Set out every line of text in these records as a numbered list, skipping any blank lines and leaving the pictures out.

━━ EXTRACTED DATA

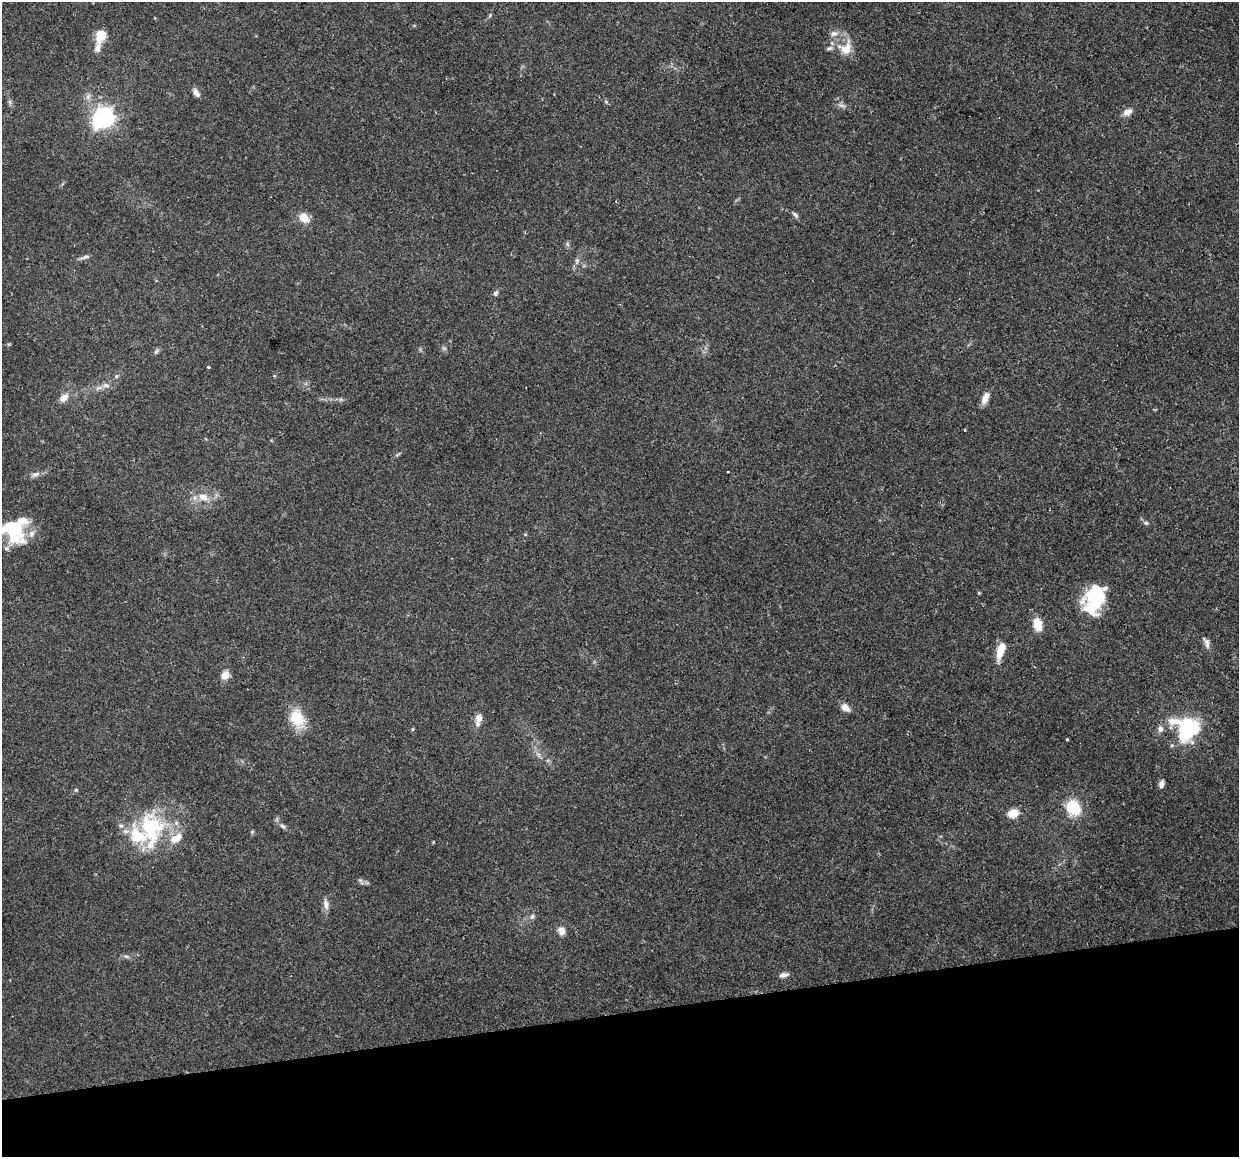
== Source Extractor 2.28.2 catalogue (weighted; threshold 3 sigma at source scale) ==
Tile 14 of 4 x 4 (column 2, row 4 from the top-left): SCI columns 1239-2475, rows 82-1236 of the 4950 x 4733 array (HDU 1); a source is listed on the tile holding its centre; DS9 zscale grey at full resolution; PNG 1241 x 1159 px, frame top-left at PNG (2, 2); no overlay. Shown black and unused: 12% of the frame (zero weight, under 2 of 3 exposures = <1% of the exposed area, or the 3 px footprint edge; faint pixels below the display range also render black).
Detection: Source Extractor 2.28.2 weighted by HDU 2 'WHT'; one run over the whole footprint, this tile lists its part. Background 0.15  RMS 0.0064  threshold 0.0286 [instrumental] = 3 sigma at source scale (4.5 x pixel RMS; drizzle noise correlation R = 1.50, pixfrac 1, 0.0396/0.0396 arcsec/px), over >= 5 px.
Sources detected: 69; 1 inside a brighter object's white glare — not listed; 8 inside a brighter listed object's ellipse — not listed separately; the other 60 listed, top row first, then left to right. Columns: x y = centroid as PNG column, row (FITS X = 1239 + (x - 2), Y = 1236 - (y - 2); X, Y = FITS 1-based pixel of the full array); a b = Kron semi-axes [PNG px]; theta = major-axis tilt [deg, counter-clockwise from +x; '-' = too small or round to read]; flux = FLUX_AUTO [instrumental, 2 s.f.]
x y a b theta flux
490 15 6 4 49 0.79
834 34 11 7 7 3.4
101 35 10 8 61 15
98 48 15 8 85 4.6
845 48 21 18 54 12
196 93 11 6 -57 3.2
10 102 7 4 -71 1.3
606 102 6 4 -46 0.93
841 105 12 5 -14 2.3
1127 112 11 7 30 4.8
103 117 8 7 - 330
795 215 10 5 -44 1.6
304 218 12 9 -37 8.2
567 244 7 4 -88 1.2
84 257 16 4 16 2
577 261 9 5 -89 1.8
496 293 8 6 68 1.7
9 344 6 4 17 0.72
156 351 9 5 52 1.4
208 367 3 3 - 0.88
116 376 5 5 - 0.97
106 385 11 6 -12 2.9
64 398 13 9 40 4.9
985 398 14 7 67 5.2
964 430 3 2 - 0.67
398 455 9 3 21 0.94
728 472 3 3 - 1.2
35 474 13 6 22 3
203 497 17 10 -18 8.2
1146 523 7 6 - 1.5
14 533 34 24 -43 30
525 534 5 3 - 0.59
979 593 5 4 - 0.6
1093 602 33 20 -88 29
1038 624 10 7 -76 14
1206 642 16 6 -67 2.9
1001 650 21 7 73 13
225 675 10 8 55 5.6
845 708 12 8 -36 4.2
297 718 22 15 -67 19
479 719 13 7 77 6.1
1175 722 21 10 0 10
1187 728 14 11 64 97
413 729 5 3 - 0.62
1160 729 8 7 - 2.7
1067 739 3 3 - 0.72
538 754 10 4 -48 2.1
1161 784 9 6 73 2.8
76 790 5 4 - 0.86
1073 808 11 9 -64 38
1013 813 10 7 23 12
283 826 9 5 -37 1.8
151 829 50 31 -86 59
433 842 3 3 - 0.5
361 881 11 5 -55 1.5
326 904 15 7 -80 3.7
532 917 8 6 57 1.8
561 931 11 9 -66 4.3
126 957 8 4 -10 1.5
784 975 11 6 14 2.8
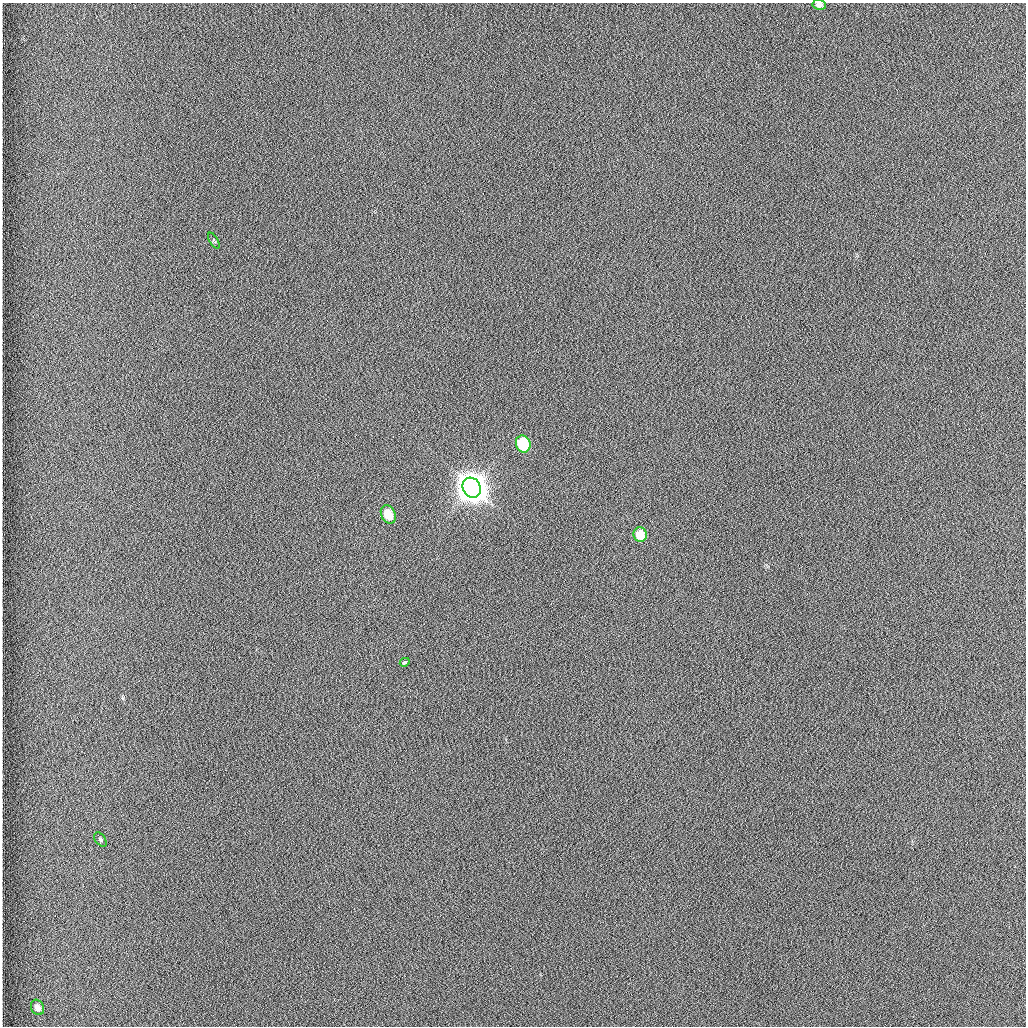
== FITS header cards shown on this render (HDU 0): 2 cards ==
NAXIS1  =                 1024 /fastest changing axis
NAXIS2  =                 1024 /next to fastest changing axis

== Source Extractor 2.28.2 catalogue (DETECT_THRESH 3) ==
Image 1024 x 1024 px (HDU 0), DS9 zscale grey, 1 PNG px = 1 image px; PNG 1028 x 1028 px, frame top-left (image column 1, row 1024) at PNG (2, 3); each listed source drawn as its Kron ellipse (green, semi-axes under 4 px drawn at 4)
Background 1260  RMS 5.9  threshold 17.8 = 3 sigma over >= 5 px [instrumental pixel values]
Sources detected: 9; all 9 listed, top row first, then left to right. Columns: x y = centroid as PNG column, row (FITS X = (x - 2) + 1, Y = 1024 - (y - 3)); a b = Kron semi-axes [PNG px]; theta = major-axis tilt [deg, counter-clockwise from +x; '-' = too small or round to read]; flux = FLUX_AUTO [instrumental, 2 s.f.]
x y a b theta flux
819 5 7 5 -9 1.5e+03
214 241 9 3 -59 5.7e+02
523 444 8 7 - 2.3e+04
472 488 10 9 - 1.0e+06
388 514 9 7 -65 8.4e+03
640 535 7 6 - 9.2e+03
405 662 5 3 - 2.7e+03
100 840 8 5 -54 7.4e+02
37 1007 8 6 -62 2.5e+03
At the frame edge (FLAGS 8, measured only in part): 1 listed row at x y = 819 5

━━━━

- **EXERCISE RESULT**
1. == Source Extractor 2.28.2 catalogue (weighted; threshold 3 sigma at source scale) ==
2. Tile 14 of 4 x 4 (column 2, row 4 from the top-left): SCI columns 1239-2475, rows 82-1236 of the 4950 x 4733 array (HDU 1); a source is listed on the tile holding its centre; DS9 zscale grey at full resolution; PNG 1241 x 1159 px, frame top-left at PNG (2, 2); no overlay. Shown black and unused: 12% of the frame (zero weight, under 2 of 3 exposures = <1% of the exposed area, or the 3 px footprint edge; faint pixels below the display range also render black).
3. Detection: Source Extractor 2.28.2 weighted by HDU 2 'WHT'; one run over the whole footprint, this tile lists its part. Background 0.15  RMS 0.0064  threshold 0.0286 [instrumental] = 3 sigma at source scale (4.5 x pixel RMS; drizzle noise correlation R = 1.50, pixfrac 1, 0.0396/0.0396 arcsec/px), over >= 5 px.
4. Sources detected: 69; 1 inside a brighter object's white glare — not listed; 8 inside a brighter listed object's ellipse — not listed separately; the other 60 listed, top row first, then left to right. Columns: x y = centroid as PNG column, row (FITS X = 1239 + (x - 2), Y = 1236 - (y - 2); X, Y = FITS 1-based pixel of the full array); a b = Kron semi-axes [PNG px]; theta = major-axis tilt [deg, counter-clockwise from +x; '-' = too small or round to read]; flux = FLUX_AUTO [instrumental, 2 s.f.]
5. x y a b theta flux
6. 490 15 6 4 49 0.79
7. 834 34 11 7 7 3.4
8. 101 35 10 8 61 15
9. 98 48 15 8 85 4.6
10. 845 48 21 18 54 12
11. 196 93 11 6 -57 3.2
12. 10 102 7 4 -71 1.3
13. 606 102 6 4 -46 0.93
14. 841 105 12 5 -14 2.3
15. 1127 112 11 7 30 4.8
16. 103 117 8 7 - 330
17. 795 215 10 5 -44 1.6
18. 304 218 12 9 -37 8.2
19. 567 244 7 4 -88 1.2
20. 84 257 16 4 16 2
21. 577 261 9 5 -89 1.8
22. 496 293 8 6 68 1.7
23. 9 344 6 4 17 0.72
24. 156 351 9 5 52 1.4
25. 208 367 3 3 - 0.88
26. 116 376 5 5 - 0.97
27. 106 385 11 6 -12 2.9
28. 64 398 13 9 40 4.9
29. 985 398 14 7 67 5.2
30. 964 430 3 2 - 0.67
31. 398 455 9 3 21 0.94
32. 728 472 3 3 - 1.2
33. 35 474 13 6 22 3
34. 203 497 17 10 -18 8.2
35. 1146 523 7 6 - 1.5
36. 14 533 34 24 -43 30
37. 525 534 5 3 - 0.59
38. 979 593 5 4 - 0.6
39. 1093 602 33 20 -88 29
40. 1038 624 10 7 -76 14
41. 1206 642 16 6 -67 2.9
42. 1001 650 21 7 73 13
43. 225 675 10 8 55 5.6
44. 845 708 12 8 -36 4.2
45. 297 718 22 15 -67 19
46. 479 719 13 7 77 6.1
47. 1175 722 21 10 0 10
48. 1187 728 14 11 64 97
49. 413 729 5 3 - 0.62
50. 1160 729 8 7 - 2.7
51. 1067 739 3 3 - 0.72
52. 538 754 10 4 -48 2.1
53. 1161 784 9 6 73 2.8
54. 76 790 5 4 - 0.86
55. 1073 808 11 9 -64 38
56. 1013 813 10 7 23 12
57. 283 826 9 5 -37 1.8
58. 151 829 50 31 -86 59
59. 433 842 3 3 - 0.5
60. 361 881 11 5 -55 1.5
61. 326 904 15 7 -80 3.7
62. 532 917 8 6 57 1.8
63. 561 931 11 9 -66 4.3
64. 126 957 8 4 -10 1.5
65. 784 975 11 6 14 2.8
66. == FITS header cards shown on this render (HDU 0): 2 cards ==
67. NAXIS1  =                 1024 /fastest changing axis
68. NAXIS2  =                 1024 /next to fastest changing axis
69. == Source Extractor 2.28.2 catalogue (DETECT_THRESH 3) ==
70. Image 1024 x 1024 px (HDU 0), DS9 zscale grey, 1 PNG px = 1 image px; PNG 1028 x 1028 px, frame top-left (image column 1, row 1024) at PNG (2, 3); each listed source drawn as its Kron ellipse (green, semi-axes under 4 px drawn at 4)
71. Background 1260  RMS 5.9  threshold 17.8 = 3 sigma over >= 5 px [instrumental pixel values]
72. Sources detected: 9; all 9 listed, top row first, then left to right. Columns: x y = centroid as PNG column, row (FITS X = (x - 2) + 1, Y = 1024 - (y - 3)); a b = Kron semi-axes [PNG px]; theta = major-axis tilt [deg, counter-clockwise from +x; '-' = too small or round to read]; flux = FLUX_AUTO [instrumental, 2 s.f.]
73. x y a b theta flux
74. 819 5 7 5 -9 1.5e+03
75. 214 241 9 3 -59 5.7e+02
76. 523 444 8 7 - 2.3e+04
77. 472 488 10 9 - 1.0e+06
78. 388 514 9 7 -65 8.4e+03
79. 640 535 7 6 - 9.2e+03
80. 405 662 5 3 - 2.7e+03
81. 100 840 8 5 -54 7.4e+02
82. 37 1007 8 6 -62 2.5e+03
83. At the frame edge (FLAGS 8, measured only in part): 1 listed row at x y = 819 5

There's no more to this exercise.